Pull out each line in the items below that contains the string "그래픽스의". Case counts.

EXERCISE MATERIAL |
--- --- ---

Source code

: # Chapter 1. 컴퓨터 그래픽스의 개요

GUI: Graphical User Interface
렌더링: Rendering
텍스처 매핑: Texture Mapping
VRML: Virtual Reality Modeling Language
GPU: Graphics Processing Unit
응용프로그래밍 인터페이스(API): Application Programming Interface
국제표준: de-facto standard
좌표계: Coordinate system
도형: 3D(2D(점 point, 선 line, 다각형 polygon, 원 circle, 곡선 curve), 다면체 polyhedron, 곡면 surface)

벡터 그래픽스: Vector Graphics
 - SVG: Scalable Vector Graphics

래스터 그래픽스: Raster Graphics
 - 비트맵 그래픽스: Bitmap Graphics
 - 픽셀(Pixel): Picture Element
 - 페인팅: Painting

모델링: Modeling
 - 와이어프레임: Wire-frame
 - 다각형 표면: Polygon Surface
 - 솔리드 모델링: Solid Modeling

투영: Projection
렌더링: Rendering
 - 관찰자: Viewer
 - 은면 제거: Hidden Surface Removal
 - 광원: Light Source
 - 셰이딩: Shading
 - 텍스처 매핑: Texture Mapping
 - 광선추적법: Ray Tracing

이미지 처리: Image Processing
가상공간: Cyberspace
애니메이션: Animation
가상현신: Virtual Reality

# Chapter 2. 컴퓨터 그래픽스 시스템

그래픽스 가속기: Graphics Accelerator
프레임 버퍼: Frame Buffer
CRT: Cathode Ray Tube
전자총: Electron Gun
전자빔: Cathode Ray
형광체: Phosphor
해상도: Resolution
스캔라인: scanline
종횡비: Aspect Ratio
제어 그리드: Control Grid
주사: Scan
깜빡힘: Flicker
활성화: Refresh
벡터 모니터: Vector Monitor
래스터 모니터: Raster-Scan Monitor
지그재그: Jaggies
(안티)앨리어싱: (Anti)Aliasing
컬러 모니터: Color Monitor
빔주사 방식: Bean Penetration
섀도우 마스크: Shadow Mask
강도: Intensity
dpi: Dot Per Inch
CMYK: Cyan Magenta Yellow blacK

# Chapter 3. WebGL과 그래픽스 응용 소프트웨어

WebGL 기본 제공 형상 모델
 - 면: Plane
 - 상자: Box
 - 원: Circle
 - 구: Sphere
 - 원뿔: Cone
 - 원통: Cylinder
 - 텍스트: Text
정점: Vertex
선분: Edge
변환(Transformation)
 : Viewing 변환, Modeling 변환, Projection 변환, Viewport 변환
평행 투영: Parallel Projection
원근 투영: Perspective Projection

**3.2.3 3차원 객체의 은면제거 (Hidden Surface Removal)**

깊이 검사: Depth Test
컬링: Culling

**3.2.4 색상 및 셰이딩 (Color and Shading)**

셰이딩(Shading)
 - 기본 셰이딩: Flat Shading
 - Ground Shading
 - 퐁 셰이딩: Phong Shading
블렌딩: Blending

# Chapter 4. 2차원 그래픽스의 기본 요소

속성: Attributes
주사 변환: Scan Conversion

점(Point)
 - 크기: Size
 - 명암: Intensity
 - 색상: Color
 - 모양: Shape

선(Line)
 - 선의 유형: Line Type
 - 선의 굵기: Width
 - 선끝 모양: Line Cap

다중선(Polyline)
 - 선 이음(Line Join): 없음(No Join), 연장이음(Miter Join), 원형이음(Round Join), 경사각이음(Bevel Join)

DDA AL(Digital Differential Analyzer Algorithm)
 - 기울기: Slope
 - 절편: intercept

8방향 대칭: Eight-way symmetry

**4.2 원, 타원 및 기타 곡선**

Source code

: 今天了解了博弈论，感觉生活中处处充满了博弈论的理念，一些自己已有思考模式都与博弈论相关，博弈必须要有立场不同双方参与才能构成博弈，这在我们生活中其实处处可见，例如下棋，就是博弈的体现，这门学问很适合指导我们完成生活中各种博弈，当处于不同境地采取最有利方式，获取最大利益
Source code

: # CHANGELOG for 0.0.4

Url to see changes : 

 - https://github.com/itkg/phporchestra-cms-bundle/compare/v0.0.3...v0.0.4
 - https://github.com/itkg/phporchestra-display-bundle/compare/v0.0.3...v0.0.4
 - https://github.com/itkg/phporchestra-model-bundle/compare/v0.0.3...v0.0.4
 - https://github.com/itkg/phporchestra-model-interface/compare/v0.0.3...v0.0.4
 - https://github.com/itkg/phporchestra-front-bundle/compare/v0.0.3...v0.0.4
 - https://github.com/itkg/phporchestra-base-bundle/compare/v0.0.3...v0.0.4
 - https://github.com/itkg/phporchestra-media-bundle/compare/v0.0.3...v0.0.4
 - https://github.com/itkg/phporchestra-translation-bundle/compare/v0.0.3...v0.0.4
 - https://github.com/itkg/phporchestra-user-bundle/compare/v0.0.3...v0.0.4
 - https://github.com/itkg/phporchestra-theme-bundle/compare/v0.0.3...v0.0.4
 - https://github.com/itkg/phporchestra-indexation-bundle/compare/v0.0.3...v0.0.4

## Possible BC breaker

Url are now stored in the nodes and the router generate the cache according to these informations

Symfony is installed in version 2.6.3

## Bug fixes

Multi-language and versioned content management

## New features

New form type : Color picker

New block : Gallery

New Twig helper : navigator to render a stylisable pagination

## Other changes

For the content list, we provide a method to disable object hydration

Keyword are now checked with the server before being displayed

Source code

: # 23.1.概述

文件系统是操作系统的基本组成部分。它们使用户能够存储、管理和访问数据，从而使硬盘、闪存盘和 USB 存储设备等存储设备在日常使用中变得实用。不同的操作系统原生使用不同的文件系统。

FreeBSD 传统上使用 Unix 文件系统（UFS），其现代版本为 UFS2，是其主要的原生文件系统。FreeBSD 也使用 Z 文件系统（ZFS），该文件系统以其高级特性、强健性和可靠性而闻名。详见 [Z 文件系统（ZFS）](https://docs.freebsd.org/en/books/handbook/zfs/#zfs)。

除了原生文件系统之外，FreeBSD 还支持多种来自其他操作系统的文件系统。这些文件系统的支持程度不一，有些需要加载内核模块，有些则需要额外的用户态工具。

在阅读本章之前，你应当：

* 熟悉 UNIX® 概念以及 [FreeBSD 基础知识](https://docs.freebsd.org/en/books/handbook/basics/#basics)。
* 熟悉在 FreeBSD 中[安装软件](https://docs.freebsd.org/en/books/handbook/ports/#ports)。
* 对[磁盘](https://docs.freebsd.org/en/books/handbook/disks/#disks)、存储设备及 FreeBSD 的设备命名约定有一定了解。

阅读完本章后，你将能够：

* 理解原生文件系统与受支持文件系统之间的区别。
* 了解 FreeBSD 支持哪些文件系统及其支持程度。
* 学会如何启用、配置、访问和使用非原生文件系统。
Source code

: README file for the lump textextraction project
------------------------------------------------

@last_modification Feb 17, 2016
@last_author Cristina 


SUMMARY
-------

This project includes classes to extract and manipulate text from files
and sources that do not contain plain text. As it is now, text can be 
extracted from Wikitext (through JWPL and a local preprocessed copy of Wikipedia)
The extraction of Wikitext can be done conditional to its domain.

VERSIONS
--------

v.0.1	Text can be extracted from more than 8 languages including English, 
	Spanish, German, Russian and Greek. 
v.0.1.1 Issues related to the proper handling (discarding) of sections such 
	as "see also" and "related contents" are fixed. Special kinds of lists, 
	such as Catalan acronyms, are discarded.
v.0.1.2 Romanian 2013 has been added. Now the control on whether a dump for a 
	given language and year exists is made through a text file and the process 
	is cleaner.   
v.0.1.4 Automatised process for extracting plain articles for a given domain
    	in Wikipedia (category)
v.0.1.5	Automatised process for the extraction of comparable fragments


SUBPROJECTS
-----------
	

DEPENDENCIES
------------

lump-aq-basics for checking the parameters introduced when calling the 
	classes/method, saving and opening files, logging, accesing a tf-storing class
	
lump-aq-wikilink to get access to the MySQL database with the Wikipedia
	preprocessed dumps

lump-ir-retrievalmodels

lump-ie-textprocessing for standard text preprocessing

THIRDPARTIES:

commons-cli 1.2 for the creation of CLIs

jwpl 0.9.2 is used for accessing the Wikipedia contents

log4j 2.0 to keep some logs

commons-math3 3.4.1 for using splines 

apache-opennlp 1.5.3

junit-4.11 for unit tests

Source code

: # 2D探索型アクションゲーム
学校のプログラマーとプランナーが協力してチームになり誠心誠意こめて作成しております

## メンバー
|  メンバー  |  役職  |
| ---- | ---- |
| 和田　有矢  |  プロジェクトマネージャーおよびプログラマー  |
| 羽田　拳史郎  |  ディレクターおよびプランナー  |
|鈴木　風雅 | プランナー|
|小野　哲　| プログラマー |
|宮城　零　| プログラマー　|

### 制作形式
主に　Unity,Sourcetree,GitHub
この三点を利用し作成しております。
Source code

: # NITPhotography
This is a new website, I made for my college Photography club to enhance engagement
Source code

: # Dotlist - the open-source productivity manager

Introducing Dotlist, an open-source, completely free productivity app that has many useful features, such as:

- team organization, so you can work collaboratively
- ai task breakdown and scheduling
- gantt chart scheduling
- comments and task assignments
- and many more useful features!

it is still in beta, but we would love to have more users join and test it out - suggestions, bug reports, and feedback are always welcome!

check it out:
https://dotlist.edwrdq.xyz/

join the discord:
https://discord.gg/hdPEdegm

--- --- ---

RESULT OF THIS TASK |
: # Chapter 1. 컴퓨터 그래픽스의 개요
# Chapter 4. 2차원 그래픽스의 기본 요소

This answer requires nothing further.